Ensiklik ini mempunyai bagian-bagian sebagai berikut:

  1. Roh Kudus dan Inkarnasi
  2. Roh Kudus dalam jiwa orang-orang benar
  3. Tentang pengabdian kepada Roh Kudus
  4. Sebuah novena tahunan ditetapkan

Divinum illud munus mengikuti dan memperluas Provida Matris ("tentang Pengabdian kepada Roh Kudus") karya Leo, sebuah surat yang jauh lebih pendek yang diterbitkan tanggal 5 Mei 1895, di mana ia pertama kali memperkenalkan gagasan Pentakosta novena.

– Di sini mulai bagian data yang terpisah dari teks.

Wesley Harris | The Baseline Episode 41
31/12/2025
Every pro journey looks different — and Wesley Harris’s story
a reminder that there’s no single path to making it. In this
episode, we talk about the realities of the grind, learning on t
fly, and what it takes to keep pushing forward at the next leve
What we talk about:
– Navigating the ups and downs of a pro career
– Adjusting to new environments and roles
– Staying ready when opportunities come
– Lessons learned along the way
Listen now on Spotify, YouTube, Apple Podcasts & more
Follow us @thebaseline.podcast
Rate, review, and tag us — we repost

Oleh karena itu, kepada semua orang yang, selama sembilan hari berturut-turut sebelum Pentakosta, memanjatkan doa-doa khusus kepada Roh Kudus setiap hari dan dengan penuh pengabdian, baik di depan umum maupun secara pribadi, kami memberikan untuk setiap hari indulgensi tujuh hari. tahun dan karantina sebanyak-banyaknya; dan indulgensi penuh untuk satu kali saja pada hari-hari tersebut di atas atau pada hari Pentakosta atau pada salah satu dari delapan hari berikutnya, dengan syarat mereka mengaku dosa dan menyampaikan doa kepada Tuhan sesuai dengan niat Kami yang diungkapkan di atas. Kami juga mengakui bahwa jika seseorang, karena rasa kasihannya, kembali berdoa dengan kondisi yang sama dalam delapan hari setelah Pentakosta, maka ia dapat kembali memperoleh keuntungan dari indulgensi yang sama. Terlebih lagi kami mendekritkan dan menyatakan bahwa indulgensi tersebut juga dapat diterapkan sebagai hak pilih bagi jiwa-jiwa suci di Api Penyucian, dan bahwa indulgensi tersebut juga berlaku selama bertahun-tahun yang akan datang; tanpa mengurangi persyaratan adat dan hukum apa pun.[4]